Tuesday, November 1, 2011

Grzegorz Wodowski , Outpatient clinic for drug addicts, MONAR Association, Krakow 31-063, Poland
Opiate substitution treatment in Poland is based on supervised distribution of methadone or high-dosage buprenorphine in state health care programs. Patients have to go on a daily basis to the clinic to get their medicine – which can be a source of social problems and tensions. About 1800 people are treated in this way. Because of various reasons methadone cannot be prescribed. As an alternative to this type of maintenance treatment, physicians can prescribe low dosages of buprenorphine. The speaker runs one of the two out-patients clinics in Krakow which provide this treatment option, with about 40 patients participating in the program. The majority of them have experience with supervised methadone treatment. Although they perceived methadone as an effective substitution medicine, the distribution method was perceived as utmost problematic. The frequent visits to the clinic interrupted their daily life and the humiliating control measures decreased their self-esteem. The compulsory contacts with other drug addicts caused relapse. Since the social costs are too high, they prefer to be treated by less effective medicines (like low doses of buprenorphine). The treatment in our outpatient clinic gives addicts space to lead a normal life. Every two weeks the patients have psychiatrist's consultation and receive the next prescription. In addition they are obliged to take part in psychotherapy.

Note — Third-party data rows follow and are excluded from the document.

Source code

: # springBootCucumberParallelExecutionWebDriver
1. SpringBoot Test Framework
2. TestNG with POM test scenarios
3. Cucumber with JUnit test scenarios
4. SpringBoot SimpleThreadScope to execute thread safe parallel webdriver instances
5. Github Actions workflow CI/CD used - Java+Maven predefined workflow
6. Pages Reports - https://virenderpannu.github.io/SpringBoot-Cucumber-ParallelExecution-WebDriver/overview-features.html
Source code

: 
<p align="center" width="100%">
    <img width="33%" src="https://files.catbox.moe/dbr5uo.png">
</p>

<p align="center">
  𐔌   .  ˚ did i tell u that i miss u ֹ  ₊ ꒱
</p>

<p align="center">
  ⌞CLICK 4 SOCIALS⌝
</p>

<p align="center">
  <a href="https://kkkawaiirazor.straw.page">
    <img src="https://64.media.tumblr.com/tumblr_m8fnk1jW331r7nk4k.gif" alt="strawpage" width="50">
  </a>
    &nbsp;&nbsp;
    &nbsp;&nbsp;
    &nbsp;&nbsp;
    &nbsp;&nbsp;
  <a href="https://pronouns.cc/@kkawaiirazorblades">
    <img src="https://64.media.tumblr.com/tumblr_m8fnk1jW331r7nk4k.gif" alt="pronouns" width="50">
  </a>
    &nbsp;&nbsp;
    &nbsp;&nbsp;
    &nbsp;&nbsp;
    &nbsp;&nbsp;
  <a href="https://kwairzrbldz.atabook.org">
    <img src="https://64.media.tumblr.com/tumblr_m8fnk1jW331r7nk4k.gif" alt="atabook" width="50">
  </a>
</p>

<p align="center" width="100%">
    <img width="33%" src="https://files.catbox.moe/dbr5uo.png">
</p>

Despite the fact that buprenorphine works only partly as an opiate agonist, it seems that for many addicts the social dimension of treatment is as important as the pharmaceutical effects of the treatment itself.

Learning Areas:
Planning of health education strategies, interventions, and programs
Public health or related laws, regulations, standards, or guidelines
Public health or related organizational policy, standards, or other guidelines

Learning Objectives:
- To identify the difference between supervised distribution and prescription of opiate substitution medicines, - To define effective opiate substitution treatment satisfying the individual's needs, - To assess problems related to supervised substitution treatment programs with a large number of patients

Keywords: Methadone Maintenance, Treatment System

Presenting author's disclosure statement:

Qualified on the content I am responsible for because: I am a sociologist, social worker, certified therapeutist working with drug addicted people
Any relevant financial relationships? No

I agree to comply with the American Public Health Association Conflict of Interest and Commercial Support Guidelines, and to disclose to the participants any off-label or experimental uses of a commercial product or service discussed in my presentation.